SOURCE DOCUMENT Block Start
We have a 4900/466, and I love it. The new ones, like I said, start at $64,000, though. It was fun to drive and had plenty of power. Just a wee bit pricey.....we're not that high margin, yet.


----------



## NeTree (Sep 24, 2004)

> _Originally posted by Nickrosis _
> *HELLO! I'm right HERE! You don't have to use the third person.
> 
> . *



Third-person was proper. He was talking to ME about YOU.

Have you settled on a truck yet?


----------



## blue (Sep 24, 2004)

highpoint,
i'm not a big fan of turbo engines after some scary repair bills for a renault 5turbo a few years ago .as for engine replacement i was thinking more along the lines of a hayabusa susuki.aint as bad as most people think round corners you just gotta keep it smooth


----------



## Toddppm (Sep 24, 2004)

Still trying to figure out if you're serious 
Would make a good estimate and advertising vehicle.
At the Motorcycle dealership I used to work at they used to sell those Pulse things, actually I don't think they sold many because they were street legal but nobody would insure them.


----------



## blue (Sep 25, 2004)

todppm,
thats what it's used for


----------



## wurzel (Sep 25, 2004)

dont diss the chuklebus it rocks:angel:


----------



## MasterBlaster (Sep 25, 2004)

Lovely Jubbly? Cushty? Whut the heck duz _that_ mean?


----------



## a_lopa (Sep 25, 2004)

ha ha them poms have some good lingo!hey nick i know you dont like cab overs but there easier to drive/back dont know how they handle the cold.


----------



## blue (Sep 26, 2004)

mb,
do google search for "only fools and horses"

mange tout mange tout 
bonjour


----------



## blue (Sep 29, 2004)

the pig also does a bit of heavy work!


----------



## blue (Sep 29, 2004)

off to the tip we go


----------



## highpoint-utd (Sep 29, 2004)

blue ,what 5 gt did ya have, i had the raider, one of the last ones !
de carbon uprated shocks ,super chip and koni exhaust and bigger dump valve the little french flyer i used to call her till some oink nicked it . alaways fancied getting the prima racing 1700 engine for it  ah well


----------



## MasterBlaster (Sep 29, 2004)

*hahaha!!!*

That's a funny little car!!!


----------



## blue (Sep 30, 2004)
SOURCE DOCUMENT Block End
DATA SHOWN Block Start
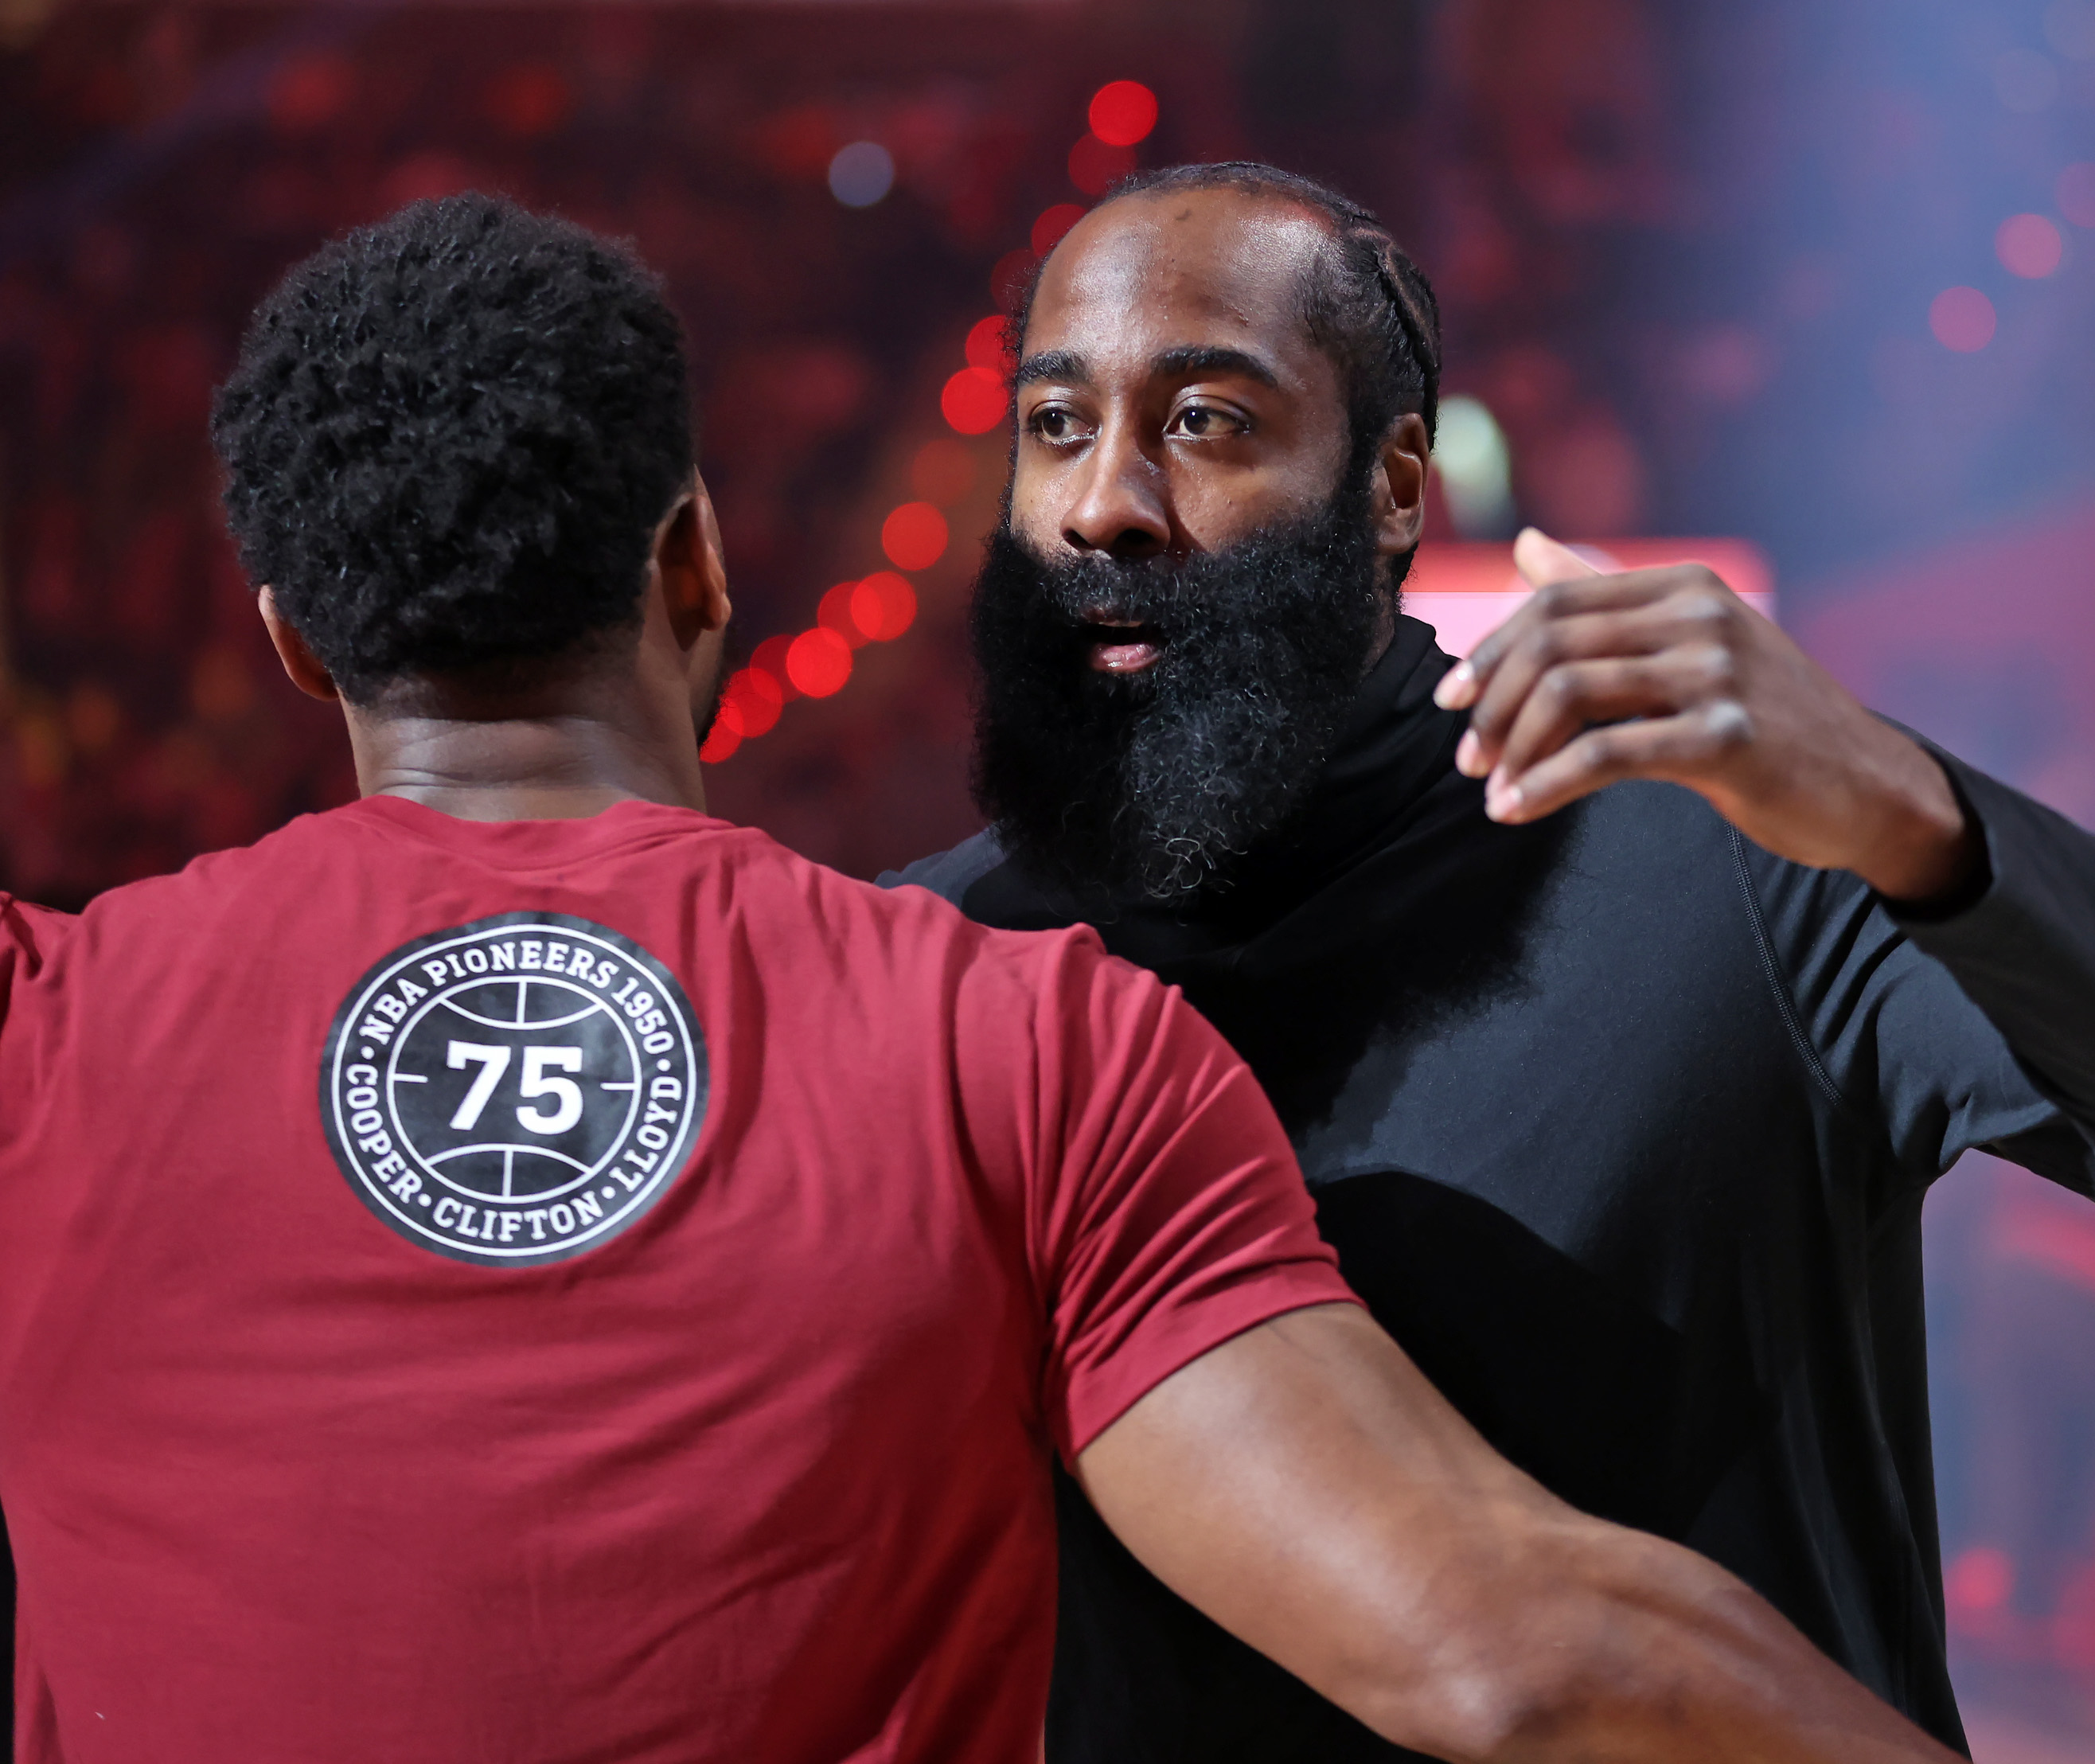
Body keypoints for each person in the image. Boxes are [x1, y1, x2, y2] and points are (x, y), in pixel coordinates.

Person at [0, 192, 1971, 1764]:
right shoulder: (1026, 1039)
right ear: (694, 567)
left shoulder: (39, 1027)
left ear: (294, 639)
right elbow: (1497, 1646)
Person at [884, 161, 2095, 1759]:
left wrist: (1913, 809)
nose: (1105, 503)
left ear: (1392, 486)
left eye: (1207, 421)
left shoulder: (1736, 859)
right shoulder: (932, 961)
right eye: (1055, 424)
DATA SHOWN Block End
■ **WORK ITEM A**: Can you sum up the forum thread in two sentences?
■ **WORK ITEM B**: Can you write out the stretch of the forum thread from "We have a 4900/466, and" through "NeTree (Sep 24, 2004)"?

■ **EXERCISE RESULT A**: One poster says a 4900/466 was fun to drive and had plenty of power, but new ones start at $64,000, and another says cab overs are easier to drive and back. blue is not a big fan of turbo engines after scary repair bills for a Renault 5 turbo and suggests a Hayabusa engine instead, while highpoint-utd lists the upgrades made to a 5 GT Raider.

■ **EXERCISE RESULT B**:
We have a 4900/466, and I love it. The new ones, like I said, start at $64,000, though. It was fun to drive and had plenty of power. Just a wee bit pricey.....we're not that high margin, yet.


----------



## NeTree (Sep 24, 2004)